According to Science Daily, left-handed and right-handed people have different brains and genes from each other, and this can cause difficulty with results for brain studies. In order to reduce variance in data, only right-handed people are included in research.
However, research has found that including left-handed people can be informative. “Left-handed individuals represent a substantial portion of the human population and therefore left-handedness falls within the normal range of human diversity; thus, it is important to account for this variation in our understanding of brain functioning. We call for neuroscientists and neurogeneticists to recognize the potential of studying this often-discarded group of research subjects,” said Willems et al. in an article published in 2014.

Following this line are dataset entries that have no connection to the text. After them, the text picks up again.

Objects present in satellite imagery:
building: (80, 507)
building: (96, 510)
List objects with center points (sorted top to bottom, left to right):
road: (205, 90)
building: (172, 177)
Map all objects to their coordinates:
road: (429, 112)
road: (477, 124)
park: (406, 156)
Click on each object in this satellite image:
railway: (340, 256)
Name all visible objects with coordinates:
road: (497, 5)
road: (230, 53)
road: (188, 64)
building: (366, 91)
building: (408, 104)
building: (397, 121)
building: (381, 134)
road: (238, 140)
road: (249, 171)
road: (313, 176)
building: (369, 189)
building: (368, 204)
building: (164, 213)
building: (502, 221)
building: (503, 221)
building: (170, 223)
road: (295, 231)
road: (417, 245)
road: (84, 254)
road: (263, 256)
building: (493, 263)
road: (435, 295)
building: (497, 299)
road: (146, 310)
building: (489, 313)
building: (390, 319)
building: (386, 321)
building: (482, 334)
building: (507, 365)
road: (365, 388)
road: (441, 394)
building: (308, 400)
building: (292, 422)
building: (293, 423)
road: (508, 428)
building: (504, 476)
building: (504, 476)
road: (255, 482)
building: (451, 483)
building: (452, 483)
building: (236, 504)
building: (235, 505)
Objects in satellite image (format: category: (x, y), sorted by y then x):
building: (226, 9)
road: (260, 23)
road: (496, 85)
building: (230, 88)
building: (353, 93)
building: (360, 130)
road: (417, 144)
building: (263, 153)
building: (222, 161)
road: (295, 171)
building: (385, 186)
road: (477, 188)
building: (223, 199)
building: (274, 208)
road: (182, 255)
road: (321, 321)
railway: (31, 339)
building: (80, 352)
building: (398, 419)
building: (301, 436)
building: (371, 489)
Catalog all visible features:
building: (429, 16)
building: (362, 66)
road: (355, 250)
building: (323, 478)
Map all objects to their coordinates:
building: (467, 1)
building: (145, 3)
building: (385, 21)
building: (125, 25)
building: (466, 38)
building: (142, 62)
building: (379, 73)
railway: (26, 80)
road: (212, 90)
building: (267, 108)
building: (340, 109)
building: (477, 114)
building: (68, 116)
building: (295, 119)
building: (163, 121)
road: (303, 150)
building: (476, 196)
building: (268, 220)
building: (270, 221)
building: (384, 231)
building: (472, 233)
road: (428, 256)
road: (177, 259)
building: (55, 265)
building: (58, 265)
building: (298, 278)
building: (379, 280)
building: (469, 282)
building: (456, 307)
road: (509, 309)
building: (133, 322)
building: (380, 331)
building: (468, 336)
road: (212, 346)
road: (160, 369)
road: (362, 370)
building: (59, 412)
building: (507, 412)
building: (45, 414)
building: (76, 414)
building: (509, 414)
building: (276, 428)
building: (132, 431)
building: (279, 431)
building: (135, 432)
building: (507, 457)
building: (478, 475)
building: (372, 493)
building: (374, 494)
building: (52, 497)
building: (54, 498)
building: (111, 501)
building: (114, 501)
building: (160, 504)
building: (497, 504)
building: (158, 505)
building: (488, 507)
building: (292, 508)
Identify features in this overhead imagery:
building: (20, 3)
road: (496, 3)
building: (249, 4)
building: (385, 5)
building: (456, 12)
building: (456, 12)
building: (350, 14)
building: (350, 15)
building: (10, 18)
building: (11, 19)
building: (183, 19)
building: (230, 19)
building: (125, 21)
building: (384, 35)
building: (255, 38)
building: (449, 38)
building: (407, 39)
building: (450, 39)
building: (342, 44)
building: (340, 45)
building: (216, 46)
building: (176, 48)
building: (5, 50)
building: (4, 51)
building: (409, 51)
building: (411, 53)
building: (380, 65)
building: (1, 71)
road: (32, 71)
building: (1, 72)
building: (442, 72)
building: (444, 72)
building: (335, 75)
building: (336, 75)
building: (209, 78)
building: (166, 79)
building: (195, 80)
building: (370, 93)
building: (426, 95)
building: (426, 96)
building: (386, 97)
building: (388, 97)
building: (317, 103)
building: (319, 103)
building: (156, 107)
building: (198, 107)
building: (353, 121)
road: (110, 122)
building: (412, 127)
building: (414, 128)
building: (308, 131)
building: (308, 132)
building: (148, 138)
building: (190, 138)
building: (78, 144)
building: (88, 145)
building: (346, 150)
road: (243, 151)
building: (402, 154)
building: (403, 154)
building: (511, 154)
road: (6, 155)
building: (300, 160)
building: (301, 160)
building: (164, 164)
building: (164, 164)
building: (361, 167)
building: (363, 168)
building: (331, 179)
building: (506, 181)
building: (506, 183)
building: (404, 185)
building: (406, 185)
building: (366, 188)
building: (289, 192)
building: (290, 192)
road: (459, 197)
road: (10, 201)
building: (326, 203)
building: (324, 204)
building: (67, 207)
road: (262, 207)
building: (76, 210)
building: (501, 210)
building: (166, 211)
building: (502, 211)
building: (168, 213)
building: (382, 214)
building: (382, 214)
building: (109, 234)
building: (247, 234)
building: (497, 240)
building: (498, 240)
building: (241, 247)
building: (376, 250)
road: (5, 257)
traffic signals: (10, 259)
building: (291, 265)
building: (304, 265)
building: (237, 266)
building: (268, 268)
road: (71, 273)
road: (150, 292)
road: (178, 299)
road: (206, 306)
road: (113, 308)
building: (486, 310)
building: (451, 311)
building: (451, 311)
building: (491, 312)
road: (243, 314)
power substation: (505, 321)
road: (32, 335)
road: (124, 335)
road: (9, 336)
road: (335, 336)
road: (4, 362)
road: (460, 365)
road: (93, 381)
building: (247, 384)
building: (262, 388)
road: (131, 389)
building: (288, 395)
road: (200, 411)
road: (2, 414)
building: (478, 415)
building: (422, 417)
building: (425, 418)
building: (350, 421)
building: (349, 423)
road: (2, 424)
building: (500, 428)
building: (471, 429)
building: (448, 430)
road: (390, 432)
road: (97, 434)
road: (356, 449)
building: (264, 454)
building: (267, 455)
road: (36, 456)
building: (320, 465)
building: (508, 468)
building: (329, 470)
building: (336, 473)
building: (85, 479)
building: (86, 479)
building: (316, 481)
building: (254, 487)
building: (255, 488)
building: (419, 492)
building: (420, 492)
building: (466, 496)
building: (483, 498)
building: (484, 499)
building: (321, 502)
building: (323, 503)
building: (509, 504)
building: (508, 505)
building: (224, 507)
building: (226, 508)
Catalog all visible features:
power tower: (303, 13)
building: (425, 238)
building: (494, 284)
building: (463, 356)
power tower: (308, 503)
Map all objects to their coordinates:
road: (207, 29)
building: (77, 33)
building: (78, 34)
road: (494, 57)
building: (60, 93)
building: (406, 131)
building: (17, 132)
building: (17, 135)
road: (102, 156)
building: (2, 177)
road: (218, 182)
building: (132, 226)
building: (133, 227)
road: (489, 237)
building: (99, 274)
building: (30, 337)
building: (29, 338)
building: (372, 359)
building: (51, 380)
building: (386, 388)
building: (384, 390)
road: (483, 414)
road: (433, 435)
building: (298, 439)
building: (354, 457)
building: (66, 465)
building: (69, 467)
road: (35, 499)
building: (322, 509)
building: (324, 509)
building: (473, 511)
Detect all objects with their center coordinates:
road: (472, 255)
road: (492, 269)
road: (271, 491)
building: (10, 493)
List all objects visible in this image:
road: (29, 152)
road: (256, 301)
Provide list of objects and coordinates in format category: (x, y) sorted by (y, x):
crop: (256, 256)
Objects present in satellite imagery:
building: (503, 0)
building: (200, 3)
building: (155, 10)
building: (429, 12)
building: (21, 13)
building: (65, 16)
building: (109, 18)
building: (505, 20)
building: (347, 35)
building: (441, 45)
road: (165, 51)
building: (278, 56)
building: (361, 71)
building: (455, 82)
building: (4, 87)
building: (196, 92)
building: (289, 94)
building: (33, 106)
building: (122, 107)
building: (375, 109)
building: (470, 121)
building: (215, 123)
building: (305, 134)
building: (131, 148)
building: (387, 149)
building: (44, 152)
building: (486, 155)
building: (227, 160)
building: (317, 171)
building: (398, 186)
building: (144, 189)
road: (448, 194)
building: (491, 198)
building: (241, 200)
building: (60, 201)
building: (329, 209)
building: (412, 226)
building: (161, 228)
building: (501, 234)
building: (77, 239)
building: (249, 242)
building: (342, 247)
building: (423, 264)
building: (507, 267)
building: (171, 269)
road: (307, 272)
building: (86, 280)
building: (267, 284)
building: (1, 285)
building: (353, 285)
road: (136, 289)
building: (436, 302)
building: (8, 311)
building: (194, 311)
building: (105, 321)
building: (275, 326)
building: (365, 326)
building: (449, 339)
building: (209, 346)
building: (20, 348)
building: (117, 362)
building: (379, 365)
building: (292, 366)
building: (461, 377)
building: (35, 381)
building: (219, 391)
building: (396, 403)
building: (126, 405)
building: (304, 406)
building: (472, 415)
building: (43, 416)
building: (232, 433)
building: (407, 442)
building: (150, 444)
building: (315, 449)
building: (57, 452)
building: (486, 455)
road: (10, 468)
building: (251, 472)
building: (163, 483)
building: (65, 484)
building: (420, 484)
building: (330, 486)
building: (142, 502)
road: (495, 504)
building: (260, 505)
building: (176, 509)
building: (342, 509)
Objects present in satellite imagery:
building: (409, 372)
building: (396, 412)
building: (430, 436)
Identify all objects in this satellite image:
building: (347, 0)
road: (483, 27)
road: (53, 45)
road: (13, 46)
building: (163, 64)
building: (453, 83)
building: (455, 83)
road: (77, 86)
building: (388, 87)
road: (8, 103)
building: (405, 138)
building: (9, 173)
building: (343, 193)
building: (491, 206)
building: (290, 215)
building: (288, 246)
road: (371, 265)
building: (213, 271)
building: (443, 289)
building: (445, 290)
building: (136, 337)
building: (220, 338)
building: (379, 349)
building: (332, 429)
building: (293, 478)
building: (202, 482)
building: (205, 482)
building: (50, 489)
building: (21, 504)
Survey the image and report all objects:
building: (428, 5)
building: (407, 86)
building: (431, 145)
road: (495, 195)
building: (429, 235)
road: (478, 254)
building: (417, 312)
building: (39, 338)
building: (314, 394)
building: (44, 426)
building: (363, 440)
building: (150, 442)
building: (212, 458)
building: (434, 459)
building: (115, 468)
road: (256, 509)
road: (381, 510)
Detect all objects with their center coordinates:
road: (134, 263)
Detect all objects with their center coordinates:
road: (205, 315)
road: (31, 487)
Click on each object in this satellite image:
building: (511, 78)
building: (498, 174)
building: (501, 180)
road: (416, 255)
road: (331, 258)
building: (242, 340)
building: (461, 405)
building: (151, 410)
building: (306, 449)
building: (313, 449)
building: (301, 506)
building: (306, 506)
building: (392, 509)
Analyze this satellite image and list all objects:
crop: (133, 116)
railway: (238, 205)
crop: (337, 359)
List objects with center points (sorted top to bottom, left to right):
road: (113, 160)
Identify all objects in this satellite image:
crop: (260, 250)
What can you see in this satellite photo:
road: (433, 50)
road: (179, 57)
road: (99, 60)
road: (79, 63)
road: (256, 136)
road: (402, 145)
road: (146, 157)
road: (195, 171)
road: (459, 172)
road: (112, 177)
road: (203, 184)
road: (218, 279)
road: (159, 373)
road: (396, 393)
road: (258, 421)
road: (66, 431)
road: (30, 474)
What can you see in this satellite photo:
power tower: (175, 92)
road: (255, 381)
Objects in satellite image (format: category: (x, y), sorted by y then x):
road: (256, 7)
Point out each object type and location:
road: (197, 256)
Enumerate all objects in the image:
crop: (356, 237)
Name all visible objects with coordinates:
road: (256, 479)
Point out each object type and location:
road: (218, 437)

“One of our studies from 2009 clearly shows why research into left-handed people is so vital”, said Willems. “According to the textbooks, facial recognition takes place in the right half of the brain. Our research revealed that the same process takes place in both halves of the brain in the case of left-handed people, but with the same final outcome. That is a fundamental difference. And left-handed people might process other important information differently as well. The minimal amount of research into this is, in my view, a missed chance for the neurosciences.”
Now, Lyam Bailey, a doctoral student in psychology and neuroscience, is accepting left-handed people for his studies.
“A lot of [left-handed people] are incredibly frustrated at how few studies they can participate in,” Bailey, who conducts research at Dalhousie University in Canada, told Vice.
“It’s been thought that it’s just best to play it safe, be careful and exclude left-handers,” Bailey said. “That kind of mindset has become very deeply ingrained in cognitive neuroscience.”
Bailey says that left-handed people should be included in studies, as it would lead to interesting findings about how it influences brain functions.
“It can have an impact on some functions of the brain, not all. But that should prompt further inquiry into how it affects other cognitive functions.”